*本文*.
自己判断は危険なため、少しでも不安がある場合は婦人科に行くようにしてください。
4.無月経
無月経とは、以前は継続して来ていた生理が、妊娠していないのに3カ月以上が来なくなる状態をさします。
原因
原因の多くは、ストレスや不規則な生活などによりホルモンバランスが崩れることです。 また、下記で説明する「多嚢胞性卵巣症候群」などの病気によるものとも考えられます。
症状
無月経は、3カ月以上生理が来ないことです。 また、生理が来ないこと以外に症状がないことも特徴のひとつです。
無月経かなと思ったら
3カ月以上生理が来ない場合は、早めに婦人科に行き治療を受けましょう。 放っておく期間が長くなるほど卵巣機能が低下し、不妊につながることがあります。
5.無排卵月経
無排卵月経とは、生理はあるけれども、排卵がないことをさします。
原因
「無月経」と同じように、主な原因は、ストレスや不規則な生活などによりホルモンバランスが崩れることです。 また、下記で説明する「多嚢胞性卵巣症候群」などの病気によるものとも考えられます。
症状
生理が月に2回来る(頻発月経)、稀発月経、過少月経、生理痛があまりない、などの症状が特徴的です。 また、排卵が起こると卵巣から黄体ホルモンが分泌されて体温が上がりますが、無排卵月経では低温期がずっと続きます。
無排卵月経は、排卵がされてなくても生理が来るため、見極めることが難しいです。 日頃から、基礎体温を自分で測り、排卵が起きているかどうかを確認することが有効です。
無排卵月経かなと思ったら
排卵検査薬を使えば、排卵が行われているかを確認することができます。 しかし、無排卵でも陽性反応が出てしまうことがあり、確実とは言えないようです。 そのため、無排卵月経の疑いがあるのならば、きちんと婦人科を受診することをおすすめします。
6.子宮筋腫
子宮筋腫とは、子宮内に良性のこぶができることです。 良性なので命にかかわる心配はありませんが、10cm以上の大きなものになることもあります。
成人女性の5人に1人は子宮筋腫があるといわれています。
原因
原因はよく分かっていませんが、思春期前の女子には発症することがほとんどないため、 女性ホルモンが関係しているのではないかといわれています。

*やること*. 本文の「自己判断は危険なため、少しでも不安がある場合は婦人科に行くようにしてください。」から「妊につながることがあります。」までを、「婦人科」を「産婦人科」に入れ替えて書き写してください。 次の行は本文の内容とは関係ありません。

*用意された資料*.

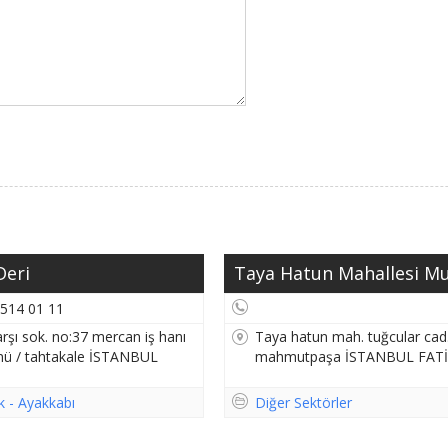
Deri
Taya Hatun Mahallesi Muh
 514 01 11
rşı sok. no:37 mercan iş hanı
Taya hatun mah. tuğcular cad.
ü / tahtakale İSTANBUL
mahmutpaşa İSTANBUL FAT
ik - Ayakkabı
Diğer Sektörler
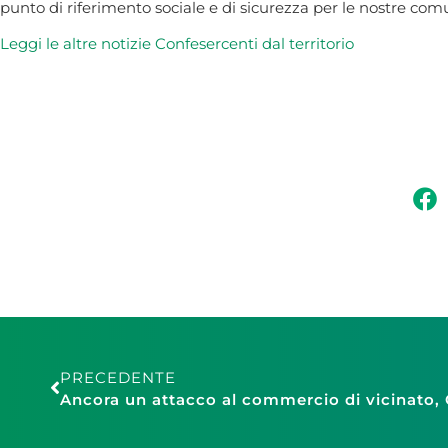
punto di riferimento sociale e di sicurezza per le nostre comu
Leggi le altre
notizie Confesercenti dal
territor
io
PRECEDENTE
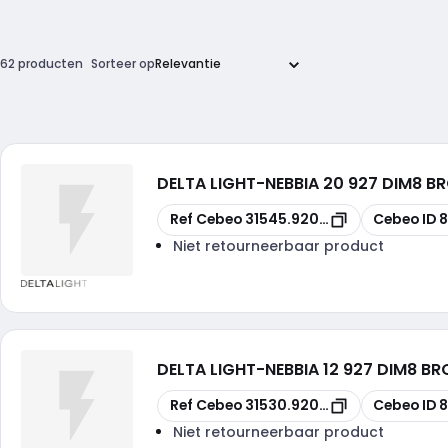
62 producten
Sorteer op
DELTA LIGHT
-
NEBBIA 20 927 DIM8 B
Kopiëren
Kopiëren
Ref Cebeo
31545.9208FBRX
Cebeo ID
8
Niet retourneerbaar product
DELTA LIGHT
-
NEBBIA 12 927 DIM8 B
Kopiëren
Kopiëren
Ref Cebeo
31530.9208FBRX
Cebeo ID
8
Niet retourneerbaar product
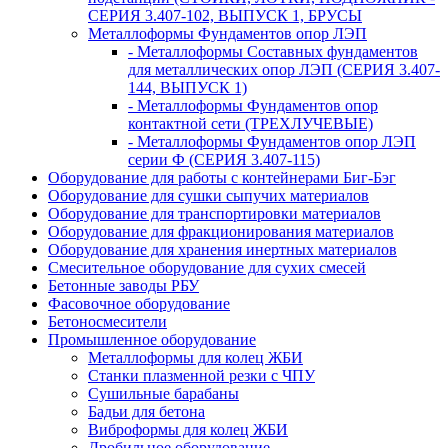
СЕРИЯ 3.407-102, ВЫПУСК 1, БРУСЫ
Металлоформы Фундаментов опор ЛЭП
- Металлоформы Составных фундаментов
для металлических опор ЛЭП (СЕРИЯ 3.407-
144, ВЫПУСК 1)
- Металлоформы Фундаментов опор
контактной сети (ТРЕХЛУЧЕВЫЕ)
- Металлоформы Фундаментов опор ЛЭП
серии Ф (СЕРИЯ 3.407-115)
Оборудование для работы с контейнерами Биг-Бэг
Оборудование для сушки сыпучих материалов
Оборудование для транспортировки материалов
Оборудование для фракционирования материалов
Оборудование для хранения инертных материалов
Смесительное оборудование для сухих смесей
Бетонные заводы РБУ
Фасовочное оборудование
Бетоносмесители
Промышленное оборудование
Металлоформы для колец ЖБИ
Станки плазменной резки с ЧПУ
Сушильные барабаны
Бадьи для бетона
Виброформы для колец ЖБИ
Дробильное оборудование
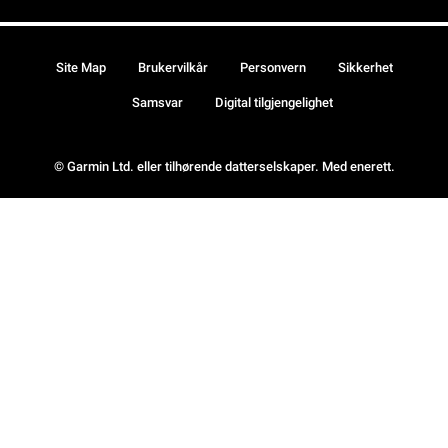
Site Map
Brukervilkår
Personvern
Sikkerhet
Samsvar
Digital tilgjengelighet
© Garmin Ltd. eller tilhørende datterselskaper. Med enerett.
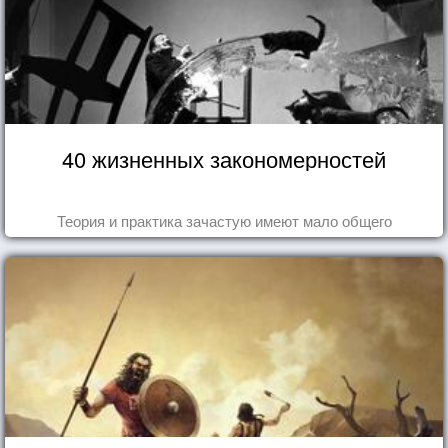
40 жизненных закономерностей
Теория и практика зачастую имеют мало общего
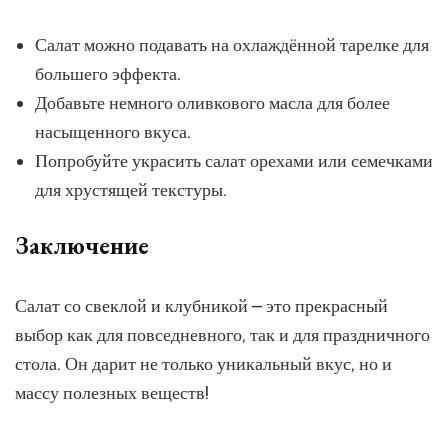
Салат можно подавать на охлаждённой тарелке для
большего эффекта.
Добавьте немного оливкового масла для более
насыщенного вкуса.
Попробуйте украсить салат орехами или семечками
для хрустящей текстуры.
Заключение
Салат со свеклой и клубникой – это прекрасный
выбор как для повседневного, так и для праздничного
стола. Он дарит не только уникальный вкус, но и
массу полезных веществ!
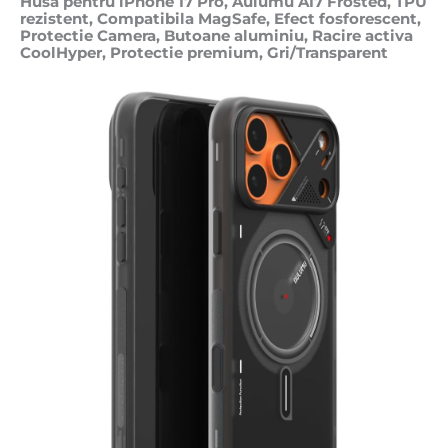
Husa pentru iPhone 17 Pro, Aulumu A17 Frosted, TPU
rezistent, Compatibila MagSafe, Efect fosforescent,
Protectie Camera, Butoane aluminiu, Racire activa
CoolHyper, Protectie premium, Gri/Transparent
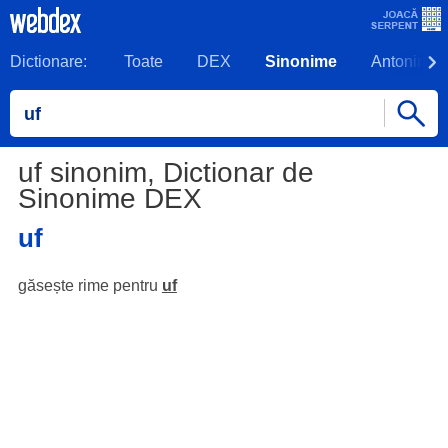
Dictionare:
Toate
DEX
Sinonime
Antonime
uf sinonim, Dictionar de
Sinonime DEX
uf
găsește rime pentru
uf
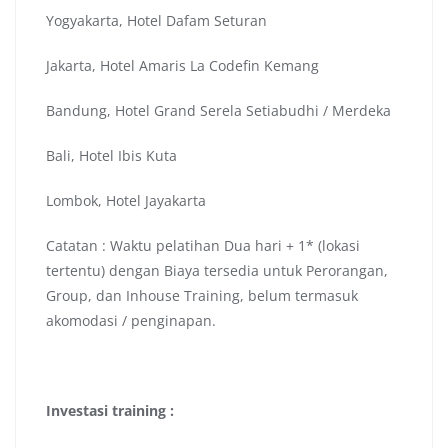
Yogyakarta, Hotel Dafam Seturan
Jakarta, Hotel Amaris La Codefin Kemang
Bandung, Hotel Grand Serela Setiabudhi / Merdeka
Bali, Hotel Ibis Kuta
Lombok, Hotel Jayakarta
Catatan : Waktu pelatihan Dua hari + 1* (lokasi
tertentu) dengan Biaya tersedia untuk Perorangan,
Group, dan Inhouse Training, belum termasuk
akomodasi / penginapan.
Investasi training :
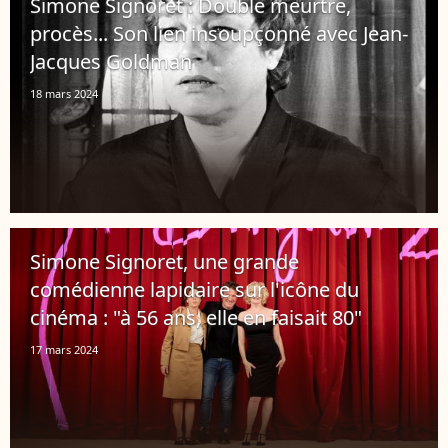
Simone Signoret : Double meurtre,
procès... Son lien insoupçonné avec Jean-
Jacques Goldman
18 mars 2024
Simone Signoret, une grande
comédienne lapidaire sur l'icône du
cinéma : "à 56 ans, elle en faisait 80"
17 mars 2024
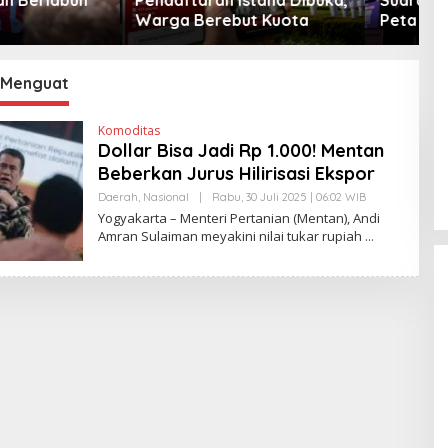
Berebut Kuota
Peta Politik AS
 Menguat
Komoditas
Dollar Bisa Jadi Rp 1.000! Mentan
Beberkan Jurus Hilirisasi Ekspor
Daerah
,
Nasional
|
Rabu, 30 Juli 2025 | 06:02 WIB
O
L
Yogyakarta – Menteri Pertanian (Mentan), Andi
E
Amran Sulaiman meyakini nilai tukar rupiah
H
E
D
Y
P
R
I
Y
O
N
O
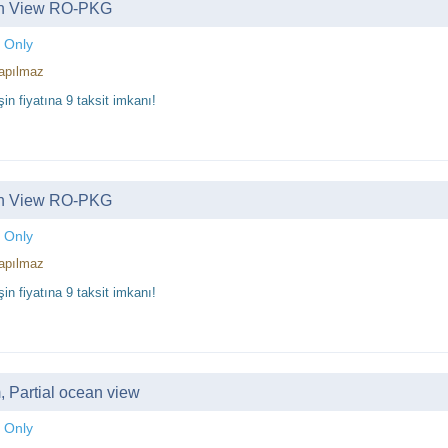
n View RO-PKG
 Only
apılmaz
in fiyatına 9 taksit imkanı!
n View RO-PKG
 Only
apılmaz
in fiyatına 9 taksit imkanı!
 Partial ocean view
 Only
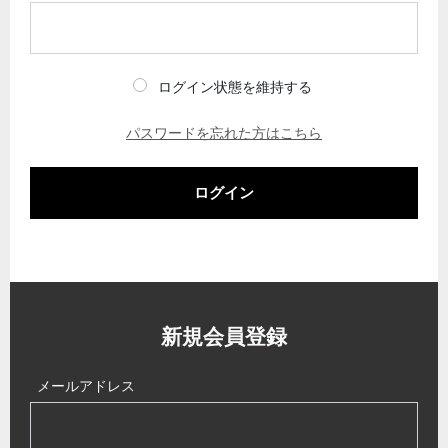
ログイン状態を維持する
パスワードを忘れた方はこちら
ログイン
新規会員登録
メールアドレス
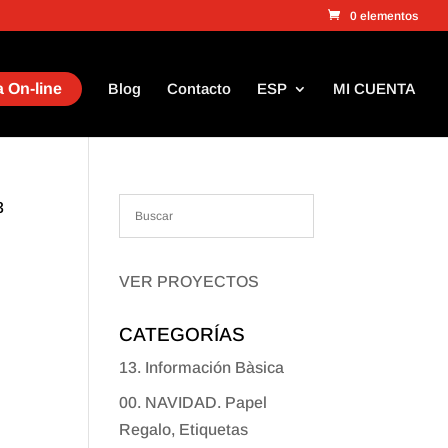
0 elementos
 On-line
Blog
Contacto
ESP
MI CUENTA
3
VER PROYECTOS
CATEGORÍAS
13. Información Bàsica
00. NAVIDAD. Papel
Regalo, Etiquetas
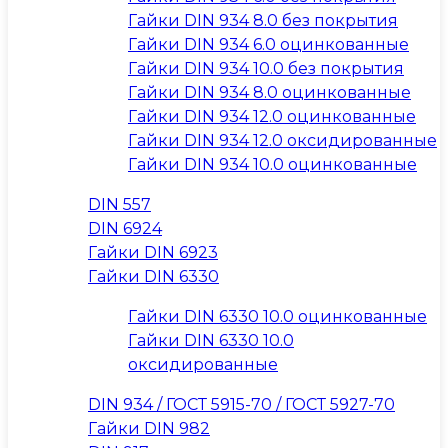
Гайки DIN 934 8.0 без покрытия
Гайки DIN 934 6.0 оцинкованные
Гайки DIN 934 10.0 без покрытия
Гайки DIN 934 8.0 оцинкованные
Гайки DIN 934 12.0 оцинкованные
Гайки DIN 934 12.0 оксидированные
Гайки DIN 934 10.0 оцинкованные
DIN 557
DIN 6924
Гайки DIN 6923
Гайки DIN 6330
Гайки DIN 6330 10.0 оцинкованные
Гайки DIN 6330 10.0
оксидированные
DIN 934 / ГОСТ 5915-70 / ГОСТ 5927-70
Гайки DIN 982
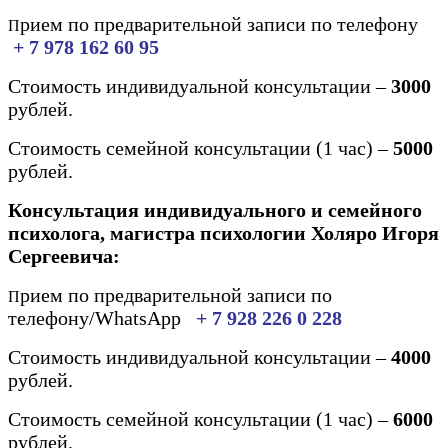
рием по предварительной записи по телефону
П
+ 7 978 162 60 95
Стоимость индивидуальной консультации –
3000
рублей.
Стоимость семейной консультации (1 час) –
5000
рублей.
Консультация индивидуального и семейного
психолога, магистра психологии Холяро Игоря
Сергеевича:
рием по предварительной записи по
П
телефону/WhatsApp
+ 7 928 226 0 228
Стоимость индивидуальной консультации –
4000
рублей.
Стоимость семейной консультации (1 час) –
6000
рублей.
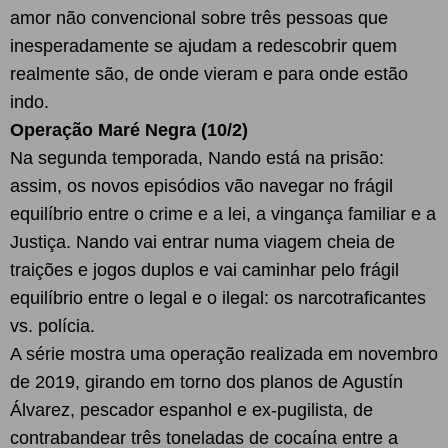
amor não convencional sobre três pessoas que
inesperadamente se ajudam a redescobrir quem
realmente são, de onde vieram e para onde estão
indo.
Operação Maré Negra (10/2)
Na segunda temporada, Nando está na prisão:
assim, os novos episódios vão navegar no frágil
equilíbrio entre o crime e a lei, a vingança familiar e a
Justiça. Nando vai entrar numa viagem cheia de
traições e jogos duplos e vai caminhar pelo frágil
equilíbrio entre o legal e o ilegal: os narcotraficantes
vs. polícia.
A série mostra uma operação realizada em novembro
de 2019, girando em torno dos planos de Agustín
Álvarez, pescador espanhol e ex-pugilista, de
contrabandear três toneladas de cocaína entre a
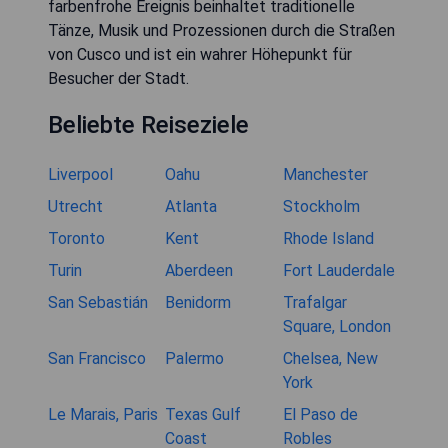
farbenfrohe Ereignis beinhaltet traditionelle
Tänze, Musik und Prozessionen durch die Straßen
von Cusco und ist ein wahrer Höhepunkt für
Besucher der Stadt.
Beliebte Reiseziele
Liverpool
Oahu
Manchester
Utrecht
Atlanta
Stockholm
Toronto
Kent
Rhode Island
Turin
Aberdeen
Fort Lauderdale
San Sebastián
Benidorm
Trafalgar
Square, London
San Francisco
Palermo
Chelsea, New
York
Le Marais, Paris
Texas Gulf
El Paso de
Coast
Robles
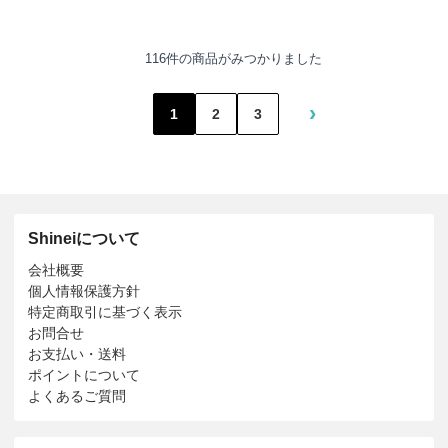
116件の商品がみつかりました
›
1
2
3
Shineiについて
会社概要
個人情報保護方針
特定商取引に基づく表示
お問合せ
お支払い・送料
ポイントについて
よくあるご質問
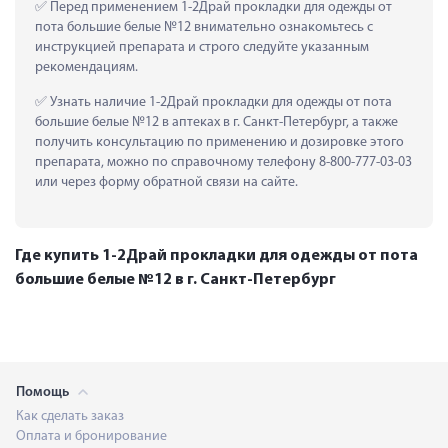
 Перед применением 1-2Драй прокладки для одежды от 
пота большие белые №12 внимательно ознакомьтесь с 
инструкцией препарата и строго следуйте указанным 
рекомендациям.
 Узнать наличие 1-2Драй прокладки для одежды от пота 
большие белые №12 в аптеках в г. Санкт-Петербург, а также 
получить консультацию по применению и дозировке этого 
препарата, можно по справочному телефону 8-800-777-03-03 
или через форму обратной связи на сайте.
Где купить 1-2Драй прокладки для одежды от пота
большие белые №12 в г. Санкт-Петербург
Помощь
Как сделать заказ
Оплата и бронирование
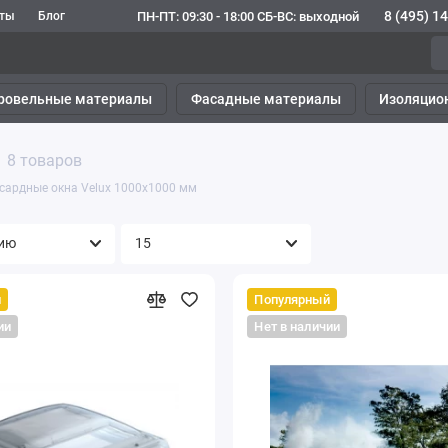
8 (495) 1
ПН-ПТ: 09:30 - 18:00 СБ-ВС: выходной
кты
Блог
ровельные материалы
Фасадные материалы
Изоляцио
8 товаров
сардные окна Velux 1000х1000 мм
й
Популярный
ии
Нет в наличии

*できあがり*.
自己判断は危険なため、少しでも不安がある場合は産婦人科に行くようにしてください。
4.無月経
無月経とは、以前は継続して来ていた生理が、妊娠していないのに3カ月以上が来なくなる状態をさします。
原因
原因の多くは、ストレスや不規則な生活などによりホルモンバランスが崩れることです。 また、下記で説明する「多嚢胞性卵巣症候群」などの病気によるものとも考えられます。
症状
無月経は、3カ月以上生理が来ないことです。 また、生理が来ないこと以外に症状がないことも特徴のひとつです。
無月経かなと思ったら
3カ月以上生理が来ない場合は、早めに産婦人科に行き治療を受けましょう。 放っておく期間が長くなるほど卵巣機能が低下し、不妊につながることがあります。